As an aside, for a reviewer, my key concerns were consistency and reliability. I would actually verify every new battery that arrived to confirm that it performs within the range of early samples (using a standardized set of lights that I would run though my lightbox). Capacity outliers are discarded, although that is pretty rare with my main source of batteries – AW. His 2200mAh capacity 18650 and 750mAh RCR protected cells were remarkably consistent in rated capacity over time (14500 less so, but still reasonable – those saw a slight increase in capacity over time).

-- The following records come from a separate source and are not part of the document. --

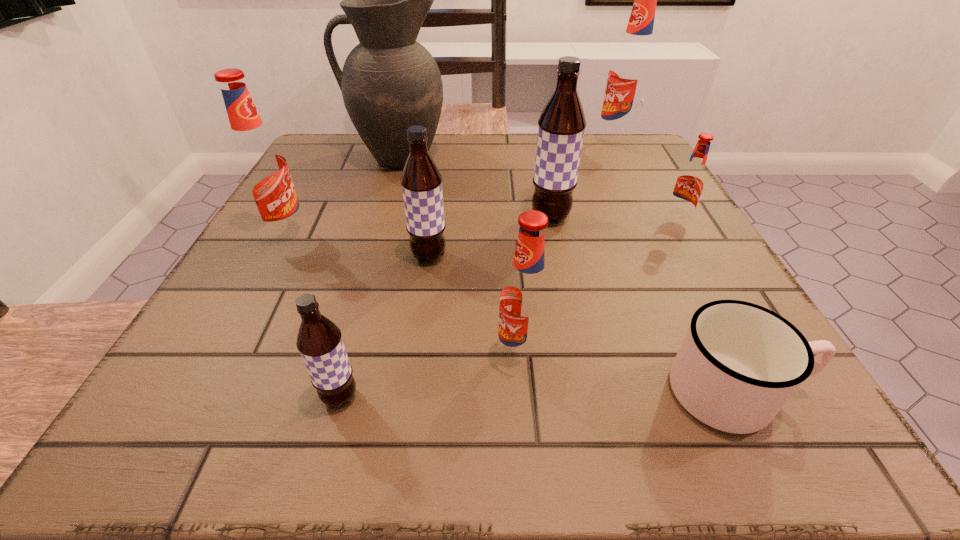
I want to click on the fifth object from left to right, so click(525, 304).

Identify the location of the smallest red root beer. The width and height of the screenshot is (960, 540). (690, 182).

Locate an element on the screen. the smallest brown root beer is located at coordinates (319, 341).

What are the coordinates of `the leftmost brown root beer` in the screenshot? It's located at (319, 341).

Image resolution: width=960 pixels, height=540 pixels. In order to click on the shortest object in this screenshot , I will do `click(739, 363)`.

Locate an element on the screen. The height and width of the screenshot is (540, 960). vacant space located on the left of the farthest red root beer is located at coordinates (503, 144).

Locate an element on the screen. This screenshot has height=540, width=960. vacant space situated on the side of the pitcher with the handle is located at coordinates (328, 158).

Find the location of a particular element. free space located on the side of the pitcher with the handle is located at coordinates (324, 158).

What are the coordinates of `vacant space located on the back of the second biggest red root beer` in the screenshot? It's located at (315, 181).

Locate an element on the screen. blank space located on the right of the rightmost brown root beer is located at coordinates (621, 218).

The same process was true for NiMH Eneloops for my AA/AAA lights. I would buy multiple packs of 4xAAA and 4xAA every time they went on sale here, and go through them even faster than Li-ions (probably more like 20-25 cycles on average, maybe less). The reason for this is the occasional over-discharge event (i.e. running a light down to off, or nearly there). This is damaging to LSD NiMH – I would recycle those cells any time one of those events occured. As a result, it got the point the local pharmacy staff began asking why I bought so many batteries!

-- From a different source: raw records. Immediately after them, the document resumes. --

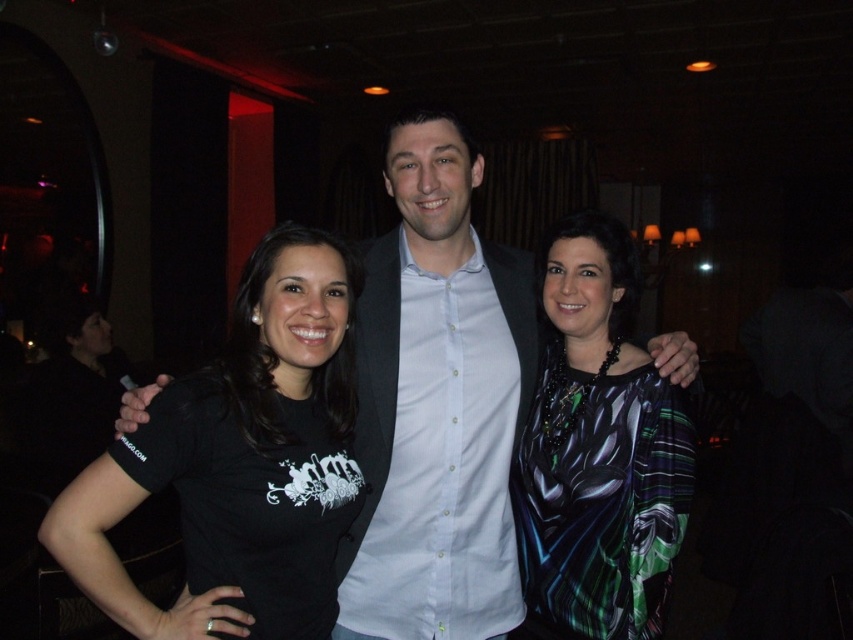
Question: Can you confirm if shiny silk blouse at center is wider than black matte t-shirt at left?

Choices:
 (A) yes
 (B) no

Answer: (B)

Question: Which object is closer to the camera taking this photo?

Choices:
 (A) white shirt at center
 (B) shiny silk blouse at center
 (C) black matte t-shirt at left

Answer: (C)

Question: Based on their relative distances, which object is nearer to the black matte t-shirt at left?

Choices:
 (A) white shirt at center
 (B) shiny silk blouse at center

Answer: (A)

Question: Which point is closer to the camera?

Choices:
 (A) (556, 524)
 (B) (294, 490)

Answer: (B)

Question: Can you confirm if shiny silk blouse at center is smaller than black matte t-shirt at left?

Choices:
 (A) yes
 (B) no

Answer: (B)

Question: Can you confirm if white shirt at center is positioned to the left of black matte t-shirt at left?

Choices:
 (A) no
 (B) yes

Answer: (A)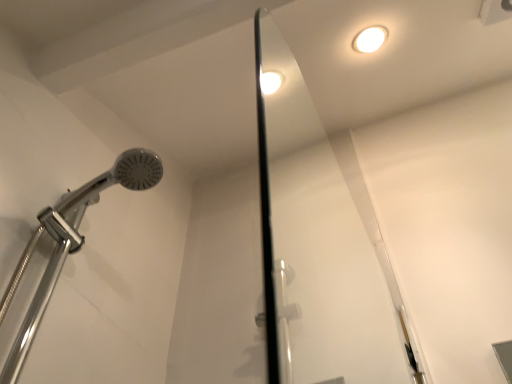
Find the location of a particular element. The image size is (512, 384). polished chrome shower head at upper left is located at coordinates (69, 243).

Describe the element at coordinates (69, 243) in the screenshot. I see `polished chrome shower head at upper left` at that location.

Where is `polished chrome shower head at upper left`? The image size is (512, 384). polished chrome shower head at upper left is located at coordinates (69, 243).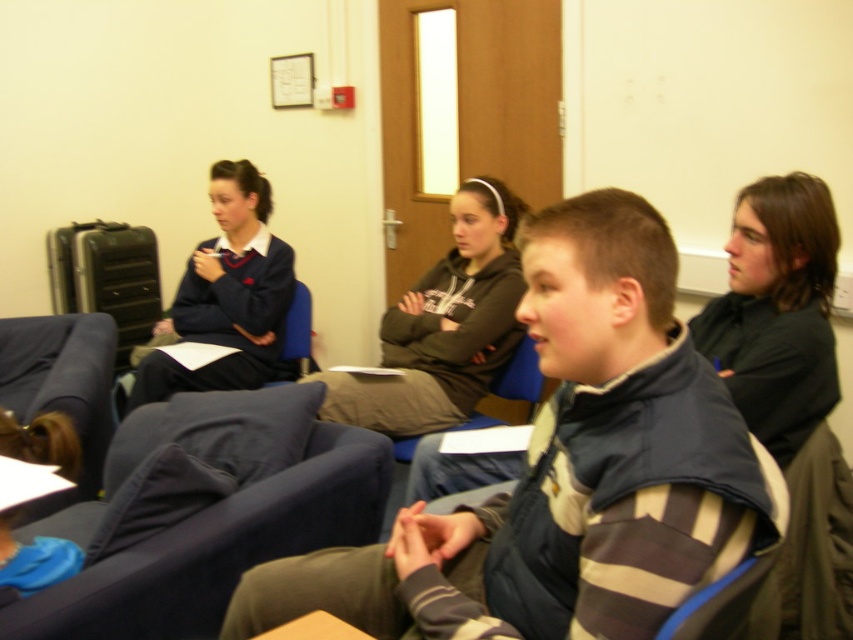
Question: Which of these objects is positioned farthest from the striped fleece jacket at center?

Choices:
 (A) matte blue uniform at left
 (B) dark gray hoodie at center

Answer: (A)

Question: Which point is closer to the camera?

Choices:
 (A) matte blue uniform at left
 (B) blue fabric chair at lower right
 (C) dark gray hoodie at center

Answer: (B)

Question: Does striped fleece jacket at center have a lesser width compared to blue fabric chair at lower right?

Choices:
 (A) yes
 (B) no

Answer: (B)

Question: Is dark gray hoodie at center further to the viewer compared to matte blue uniform at left?

Choices:
 (A) no
 (B) yes

Answer: (A)

Question: Is striped fleece jacket at center below matte blue uniform at left?

Choices:
 (A) yes
 (B) no

Answer: (A)

Question: Which point appears farthest from the camera in this image?

Choices:
 (A) (631, 221)
 (B) (480, 372)
 (C) (775, 616)

Answer: (B)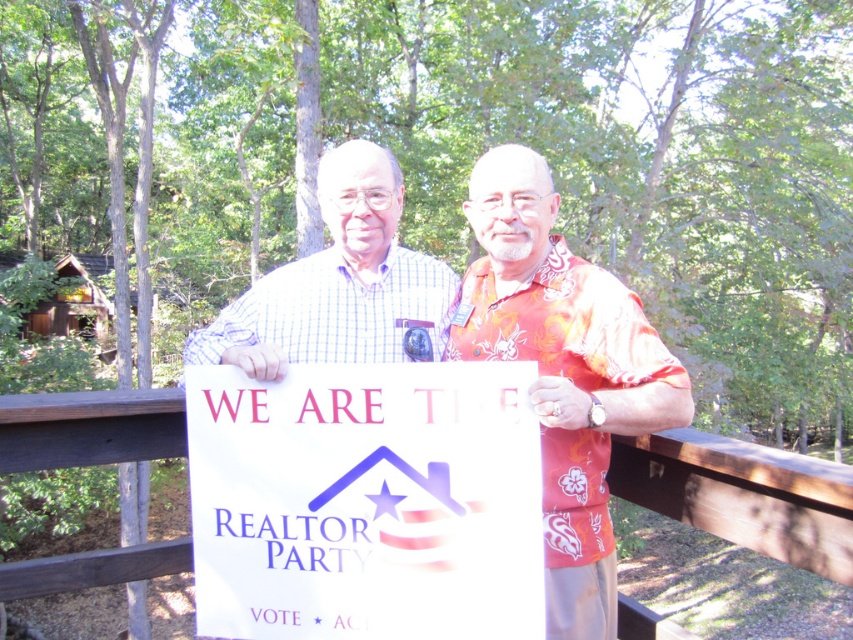
You are a photographer trying to capture the white paper sign at center and the wooden rail at center in a single frame. Based on their positions, which object should you adjust your camera to focus on first to ensure both are in the frame?

The white paper sign at center is to the left of the wooden rail at center, so you should focus on the wooden rail at center first to ensure both are captured in the frame.

You are a photographer trying to capture a clear shot of the white paper sign at center and the wooden rail at center. Which object is closer to the camera, making it appear larger in the photo?

The white paper sign at center is closer to the camera, so it appears larger than the wooden rail at center in the photo because it is further away.

Consider the image. You are a photographer trying to capture a clear shot of the white paper sign at center and the wooden rail at center. Given that your camera has a depth of field that can sharply focus on objects within a 30 inch range, will both objects be in focus simultaneously?

The white paper sign at center and wooden rail at center are 30.34 inches apart. Since the distance between them exceeds the camera s 30 inch depth of field range, both objects cannot be in focus at the same time.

You can learn more about various battery technologies at Battery University, a free online resource. It is not as active as it used to be, but there is also the online battery and electronics subforum of candlepowerforums that can also be a very useful resource in terms of flashlights.
One of the key issues when it comes to rechargeable batteries is how to best go about charging them. Again, I strongly recommend you check out the battery charging section of Battery University. There you will find a detailed set of pages on the various methods for different types of chemistries.
Back in the day, I had done a number of reviews of individual chargers, but it was never my specialty. Similarly, I had done some comparison reviews of different types and makes of primary batteries. But I recommend you stick with reputable online battery sites for more info.
Fortunately, things are let better now with the new 21700 battery format; many batteries (or the lights they are in) have built-in USB-C charging ports. So you don’t need to deal with third-party external chargers, or worry about losing custom cables/ports, etc. It’s a real great convenience now. As long as you educated yourself on basic battery use and safety, you should be fine.